Vitamin D plays an important role in skeletal growth and maintenance and helps people avoid poor bone health. Childhood and infancy may be critical periods to optimize bone health. A 2008 statement from the American Academy of Pediatrics recommends all breastfed infants should receive supplemental vitamin D intake of 400 IU (International Units) per day until they can obtain this amount through their diet. Higher amounts of vitamin may provide benefits to bone health.

A new study, led by Sina Gallo, assistant professor in the Department of Nutrition and Food Studies, examines whether increased vitamin D supplementation in breastfed infants has long-term bone health effects at 3 years of age. The study is published in Osteoporosis International.
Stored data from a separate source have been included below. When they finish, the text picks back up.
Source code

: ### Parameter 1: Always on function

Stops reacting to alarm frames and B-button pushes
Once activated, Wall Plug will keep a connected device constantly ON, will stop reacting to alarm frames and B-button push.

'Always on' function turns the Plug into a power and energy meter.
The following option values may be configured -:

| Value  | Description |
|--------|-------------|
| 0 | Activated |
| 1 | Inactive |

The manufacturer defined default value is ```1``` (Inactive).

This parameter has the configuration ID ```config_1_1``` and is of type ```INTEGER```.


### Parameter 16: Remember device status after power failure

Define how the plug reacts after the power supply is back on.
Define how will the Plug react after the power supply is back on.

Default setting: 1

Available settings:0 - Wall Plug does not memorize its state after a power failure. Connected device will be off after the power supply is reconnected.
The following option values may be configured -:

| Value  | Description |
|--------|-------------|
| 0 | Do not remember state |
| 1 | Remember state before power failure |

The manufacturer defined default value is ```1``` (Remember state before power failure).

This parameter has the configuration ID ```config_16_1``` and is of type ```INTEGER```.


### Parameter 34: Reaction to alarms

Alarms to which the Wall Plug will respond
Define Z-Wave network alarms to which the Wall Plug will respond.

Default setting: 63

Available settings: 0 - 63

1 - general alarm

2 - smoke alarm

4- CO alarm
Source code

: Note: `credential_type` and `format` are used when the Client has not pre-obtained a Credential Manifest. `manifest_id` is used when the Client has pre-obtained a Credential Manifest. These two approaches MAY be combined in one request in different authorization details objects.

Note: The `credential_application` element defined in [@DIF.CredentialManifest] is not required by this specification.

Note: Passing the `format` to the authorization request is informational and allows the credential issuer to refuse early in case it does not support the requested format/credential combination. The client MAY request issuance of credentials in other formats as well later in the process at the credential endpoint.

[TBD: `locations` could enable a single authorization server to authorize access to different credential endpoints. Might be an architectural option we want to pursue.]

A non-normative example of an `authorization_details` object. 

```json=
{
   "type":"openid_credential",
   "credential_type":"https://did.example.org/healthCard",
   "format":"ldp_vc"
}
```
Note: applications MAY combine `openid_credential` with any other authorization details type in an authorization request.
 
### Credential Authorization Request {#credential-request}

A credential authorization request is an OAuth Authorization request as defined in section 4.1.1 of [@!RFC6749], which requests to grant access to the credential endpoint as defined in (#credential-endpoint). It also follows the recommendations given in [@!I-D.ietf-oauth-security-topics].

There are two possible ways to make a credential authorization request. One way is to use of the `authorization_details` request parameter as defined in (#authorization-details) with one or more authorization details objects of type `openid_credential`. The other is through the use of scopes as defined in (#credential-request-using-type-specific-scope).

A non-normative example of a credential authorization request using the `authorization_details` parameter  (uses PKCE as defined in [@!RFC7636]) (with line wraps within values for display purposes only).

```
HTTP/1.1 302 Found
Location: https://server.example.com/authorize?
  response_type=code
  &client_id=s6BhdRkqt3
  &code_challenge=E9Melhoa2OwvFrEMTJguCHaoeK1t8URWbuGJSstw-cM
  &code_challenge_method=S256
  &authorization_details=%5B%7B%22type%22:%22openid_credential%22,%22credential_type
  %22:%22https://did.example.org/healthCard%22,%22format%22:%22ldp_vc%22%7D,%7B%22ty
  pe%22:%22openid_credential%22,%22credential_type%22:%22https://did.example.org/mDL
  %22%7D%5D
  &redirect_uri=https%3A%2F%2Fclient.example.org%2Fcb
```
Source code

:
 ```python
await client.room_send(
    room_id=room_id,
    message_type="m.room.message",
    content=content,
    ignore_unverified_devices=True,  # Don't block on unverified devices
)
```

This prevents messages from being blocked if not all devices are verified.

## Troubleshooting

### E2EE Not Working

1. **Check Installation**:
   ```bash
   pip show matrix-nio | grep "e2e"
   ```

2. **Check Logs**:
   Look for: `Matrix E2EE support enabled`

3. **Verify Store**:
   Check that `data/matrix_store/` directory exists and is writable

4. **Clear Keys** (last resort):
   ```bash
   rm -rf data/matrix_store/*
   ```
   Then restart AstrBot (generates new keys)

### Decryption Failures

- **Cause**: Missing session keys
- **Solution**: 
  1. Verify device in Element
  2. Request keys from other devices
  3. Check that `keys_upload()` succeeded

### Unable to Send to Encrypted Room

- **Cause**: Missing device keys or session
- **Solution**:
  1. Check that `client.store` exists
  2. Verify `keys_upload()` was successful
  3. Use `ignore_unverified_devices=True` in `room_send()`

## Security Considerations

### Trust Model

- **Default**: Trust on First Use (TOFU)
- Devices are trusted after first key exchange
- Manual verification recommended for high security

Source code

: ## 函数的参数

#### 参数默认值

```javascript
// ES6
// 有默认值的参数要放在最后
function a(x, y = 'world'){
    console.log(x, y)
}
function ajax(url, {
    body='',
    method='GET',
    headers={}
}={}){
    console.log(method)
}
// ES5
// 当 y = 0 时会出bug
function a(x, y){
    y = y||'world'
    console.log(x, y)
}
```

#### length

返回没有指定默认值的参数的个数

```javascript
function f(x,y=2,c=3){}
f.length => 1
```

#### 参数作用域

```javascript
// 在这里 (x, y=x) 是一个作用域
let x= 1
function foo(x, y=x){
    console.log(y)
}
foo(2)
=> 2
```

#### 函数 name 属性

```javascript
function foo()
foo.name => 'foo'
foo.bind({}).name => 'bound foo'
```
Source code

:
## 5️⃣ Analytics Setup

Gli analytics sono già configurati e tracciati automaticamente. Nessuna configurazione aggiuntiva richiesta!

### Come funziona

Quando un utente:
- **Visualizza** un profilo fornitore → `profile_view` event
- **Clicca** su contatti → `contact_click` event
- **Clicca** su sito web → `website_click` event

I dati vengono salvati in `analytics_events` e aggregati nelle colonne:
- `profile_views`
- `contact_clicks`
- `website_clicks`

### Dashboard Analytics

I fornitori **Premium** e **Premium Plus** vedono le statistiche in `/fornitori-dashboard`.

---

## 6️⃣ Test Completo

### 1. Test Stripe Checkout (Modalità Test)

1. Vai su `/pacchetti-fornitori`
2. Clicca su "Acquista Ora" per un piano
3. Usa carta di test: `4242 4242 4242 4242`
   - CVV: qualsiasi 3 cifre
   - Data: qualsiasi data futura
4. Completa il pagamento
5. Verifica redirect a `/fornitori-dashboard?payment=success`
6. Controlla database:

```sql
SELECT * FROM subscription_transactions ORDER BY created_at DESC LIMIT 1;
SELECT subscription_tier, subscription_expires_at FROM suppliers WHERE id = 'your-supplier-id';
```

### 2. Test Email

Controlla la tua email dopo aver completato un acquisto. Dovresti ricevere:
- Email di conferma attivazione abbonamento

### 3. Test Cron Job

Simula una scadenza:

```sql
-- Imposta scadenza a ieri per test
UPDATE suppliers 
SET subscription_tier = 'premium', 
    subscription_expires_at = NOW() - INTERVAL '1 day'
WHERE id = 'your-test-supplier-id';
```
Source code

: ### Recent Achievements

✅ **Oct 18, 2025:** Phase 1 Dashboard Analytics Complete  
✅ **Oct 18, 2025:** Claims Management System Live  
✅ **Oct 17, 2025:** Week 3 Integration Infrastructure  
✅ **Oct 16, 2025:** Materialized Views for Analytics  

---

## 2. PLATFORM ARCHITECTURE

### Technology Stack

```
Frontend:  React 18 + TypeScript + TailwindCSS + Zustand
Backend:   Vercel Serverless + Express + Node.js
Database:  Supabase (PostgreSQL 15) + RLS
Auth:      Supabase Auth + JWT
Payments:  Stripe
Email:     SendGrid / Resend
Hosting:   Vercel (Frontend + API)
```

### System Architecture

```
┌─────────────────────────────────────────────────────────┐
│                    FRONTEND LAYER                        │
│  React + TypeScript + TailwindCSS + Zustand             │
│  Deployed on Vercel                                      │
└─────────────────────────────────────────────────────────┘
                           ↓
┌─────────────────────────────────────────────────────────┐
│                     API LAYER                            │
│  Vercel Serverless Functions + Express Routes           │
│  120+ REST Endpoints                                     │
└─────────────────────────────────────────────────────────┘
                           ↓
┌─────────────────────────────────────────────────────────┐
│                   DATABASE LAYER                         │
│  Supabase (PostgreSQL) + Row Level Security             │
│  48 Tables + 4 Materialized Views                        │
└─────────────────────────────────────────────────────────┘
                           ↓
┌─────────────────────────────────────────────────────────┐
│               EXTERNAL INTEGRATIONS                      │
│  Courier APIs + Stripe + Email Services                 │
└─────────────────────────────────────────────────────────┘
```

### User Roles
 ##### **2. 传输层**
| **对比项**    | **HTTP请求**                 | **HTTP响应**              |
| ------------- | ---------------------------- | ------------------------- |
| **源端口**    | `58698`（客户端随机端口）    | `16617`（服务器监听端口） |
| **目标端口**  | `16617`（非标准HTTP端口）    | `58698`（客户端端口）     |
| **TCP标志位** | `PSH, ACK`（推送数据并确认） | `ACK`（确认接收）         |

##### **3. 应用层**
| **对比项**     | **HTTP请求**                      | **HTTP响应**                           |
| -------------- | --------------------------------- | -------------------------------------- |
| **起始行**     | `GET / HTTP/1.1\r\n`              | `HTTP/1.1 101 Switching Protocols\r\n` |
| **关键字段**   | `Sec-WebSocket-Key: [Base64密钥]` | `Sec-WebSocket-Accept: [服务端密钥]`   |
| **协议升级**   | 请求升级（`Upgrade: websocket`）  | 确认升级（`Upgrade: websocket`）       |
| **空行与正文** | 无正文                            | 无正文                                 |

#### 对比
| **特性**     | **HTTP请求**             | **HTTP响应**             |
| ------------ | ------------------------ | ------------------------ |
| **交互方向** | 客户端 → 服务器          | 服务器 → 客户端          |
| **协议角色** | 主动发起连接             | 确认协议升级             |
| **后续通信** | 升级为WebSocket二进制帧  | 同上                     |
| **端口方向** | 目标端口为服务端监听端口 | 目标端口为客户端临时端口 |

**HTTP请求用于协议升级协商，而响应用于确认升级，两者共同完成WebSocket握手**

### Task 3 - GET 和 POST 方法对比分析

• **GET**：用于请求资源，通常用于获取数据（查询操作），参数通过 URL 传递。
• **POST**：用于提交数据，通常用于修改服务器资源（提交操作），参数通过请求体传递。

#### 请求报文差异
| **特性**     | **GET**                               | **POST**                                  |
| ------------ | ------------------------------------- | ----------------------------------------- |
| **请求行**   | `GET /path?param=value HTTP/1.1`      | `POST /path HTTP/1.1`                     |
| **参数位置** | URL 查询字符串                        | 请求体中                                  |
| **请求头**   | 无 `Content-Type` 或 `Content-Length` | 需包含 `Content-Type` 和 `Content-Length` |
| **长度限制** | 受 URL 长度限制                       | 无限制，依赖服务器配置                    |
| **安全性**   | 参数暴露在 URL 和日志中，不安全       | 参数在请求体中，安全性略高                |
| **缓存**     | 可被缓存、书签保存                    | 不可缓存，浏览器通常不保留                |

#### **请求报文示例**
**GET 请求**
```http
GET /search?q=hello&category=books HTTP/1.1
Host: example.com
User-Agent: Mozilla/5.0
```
“There have not been many studies that examine high-dose vitamin D supplements in infants, and data is particularly lacking in long-term follow-up studies,” Gallo said. “Our study, the first long-term follow-up of infant vitamin D dose-response, provides an important perspective to informing pediatric health recommendations when it comes to vitamin D intake and supplementation.”

This study was a follow-up from a double-blind randomized trial of 132 breastfed infants from Montréal, Canada. The infants were randomized to receive 400, 800, 1,200, or 1,600 IU/day of an oral vitamin D3 supplement from 1 to 12 months of age. Sixty-six percent (87 infants) returned for a three-year follow-up visit. At follow-up, the children’s bone mineral density and bone mineral content were measured using dual-energy X-ray absorptiometry. The three-year follow-up results did not show any additional benefits for bone mineralization in those receiving vitamin D dosages greater than the current standard of care of 400 IU/day.

“While our results showed no difference in bone mineral density and bone mineral content among the various infant groups, the results support current guidelines that recommend infants receive 400 IU/day of vitamin D,” Gallo said. “Additional research is needed to explore the role of vitamin D supplementation in children at risk for vitamin D deficiency, including those with darker skin pigmentation.”